January 22, 2008

Model Worker

Precision Is The Hallmark Of German Pinchevsky

By John Zollinger

Pinchevsky (right) developed a mastery of miniatures and special effects for films like Beware of the Car in the USSR.
In the early 1960s, German Pinchevsky studied the art of cinematography at the Moscow Film School, the oldest institute of its kind in the world. Five decades later, his unique craftsmanship and ingenuity is a key factor to ensure students at the oldest American cinema program keep on rolling.

Based in a small, well ordered workshop above the Production Equipment Center, Pinchevsky has been servicing everything from cameras and lenses to sound equipment, lighting gear and more since he joined the staff in 1997.

“Every day it’s something different,” Pinchevsky said. “Sometimes it’s easy, sometimes it takes a bit of experimentation to solve.”

“We used to send most of our cameras out for repair, taking them off line for weeks,” Facilities Director Doug Wellman said. “With German here, often he can fix the problem and get the piece back in the student’s hand that same day.”
Beware of the Car is a Soviet crime comedy film by Eldar Ryazanov, produced by Mosfilm and released in 1966. It is often credited as one of the best Soviet (Russian) comedies.

Pinchevsky has also devised modifications that dramatically enhance equipment performance. Among them are: eliminating electrical problems on the school’s Arri S cameras by replacing faulty factory power jacks with more common and less expensive XLR style plugs; upgrading the viewfinders from ground glass to fiber optics to provide sharper focus; and fine-tuning lenses when they are out of adjustment.

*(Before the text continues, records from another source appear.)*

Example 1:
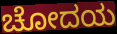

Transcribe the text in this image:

ಚೋದಯ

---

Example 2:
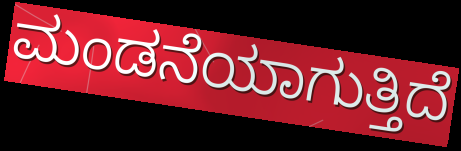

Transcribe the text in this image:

Such experience comes from a life-long interest in cinema. Though born in the then-Polish city of Brest-Litovsk in 1938, the Nazi invasion of 1941 forced the surviving members of his family to flee to Russia. Pinchevsky’s childhood on the banks of the Kama River in the Urals was austere, yet he made the most of growing up by the water, building rubber-band powered boat models and developing a penchant for books about the sea.

“These books, this harsh life, this river. It made me Romantic. That’s why I ended up in the movie business,” Pinchevsky reminisced. He did his first photos in the navy when a friend lent him a 35-mm still camera. Soon his knack for shooting grew into an unofficial photo studio, with subjects ranging from enlistees to officers.

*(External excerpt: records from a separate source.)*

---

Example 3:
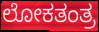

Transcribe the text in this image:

ಲೋಕತಂತ್ರ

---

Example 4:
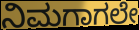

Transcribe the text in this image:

ನಿಮಗಾಗಲೇ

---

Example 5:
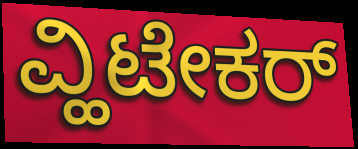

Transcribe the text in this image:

ವ್ಹಿಟೇಕರ್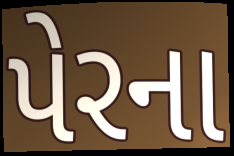
પેરના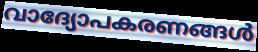
വാദ്യോപകരണങ്ങൾ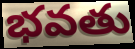
భవతుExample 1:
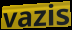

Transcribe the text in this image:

vazis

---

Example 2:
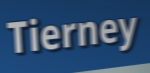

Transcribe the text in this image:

Tierney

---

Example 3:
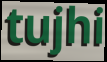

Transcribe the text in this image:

tujhi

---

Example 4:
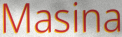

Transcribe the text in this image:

Masina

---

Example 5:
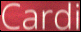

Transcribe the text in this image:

CardiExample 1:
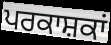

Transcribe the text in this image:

ਪਰਕਾਸ਼ਕਾਂ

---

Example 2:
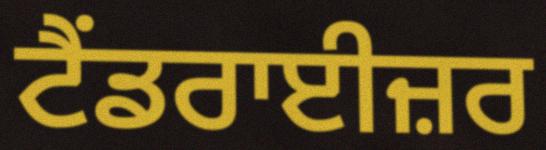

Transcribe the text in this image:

ਟੈਂਡਰਾਈਜ਼ਰ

One of Pinchevsky's  recent projects is a 48-inch replica of John F. Kennedy’s PT 109.
Pinchevsky got into motion pictures when he entered the Moscow Film School in 1965. (Founded in 1919, the school’s faculty included Sergei Eisenstein, Vsevolod Pudovkin and Alexander Dovzhenko, to name but a few.) Upon graduation he joined Mosfilm as an assistant cameraman. Even though he started on the entry level, he frequently found himself doing the work of those above him.

Pinchevsky also developed a mastery of miniatures and special effects. In some instances, like the comic film Beware of the Car, the crew used models to avoid destroying real autos, which were a valued commodity in the USSR. Other times, such as the opening sequence for War and Peace, Pinchevsky used a projector to display aerial footage of a battlefield onto a plate of glass that had the title words etched into it. On the other side of the glass plate, he set up a camera to capture the blending of the aerial footage and the etched glass. The result was a composite image, which made it seem like the red letters of the title emanated from an exploding shell.

 Pinchevshy inspects a camera lens in the small workshop area above the SCA Production Equipment Center.
Although he enjoyed working on films, Pinchevsky found his career limited by the enmity many Russians and the communist party held against Jews. Because of his origins, he said his name never appeared in the credits. When others received bonuses, he did not. The last straw came when his group was to go abroad to do a project. When he arrived at the appointed departure time, none of his comrades were there. Finally, the cleaning lady told him the others met earlier, intentionally leaving without him.

“This is when ‘the water came to the nose,’” Pinchevsky said, using an old Russian expression.

Pinchevsky (center) adjusts the camera to do a masking shot for the cinematic adaptation of Alexander Pushkin's Ruslan and Ludmila.
Taking advantage of the pressure that the United States put on the Kremlin to liberalize its emigration policies or face reduced grain shipments, Pinchevsky and his family moved to Israel in 1972. Thirteen years later, they once again uprooted to come to the U.S. After receiving his green card, he applied for the job at USC and was hired on Woody Omens’ recommendation.

When he’s not working on SCA equipment, Pinchevsky still pursues his love of miniatures, crafting radio-controlled boats. One of his most recent projects is a 48-inch replica of John F. Kennedy’s PT 109. Proving he still has his technical touch, Pinchevsky shot a sequence of the boat in action. By speeding the camera to 60 frames per second from the normal 24 fps, the model creates a wake that is as close as you can get to the real thing.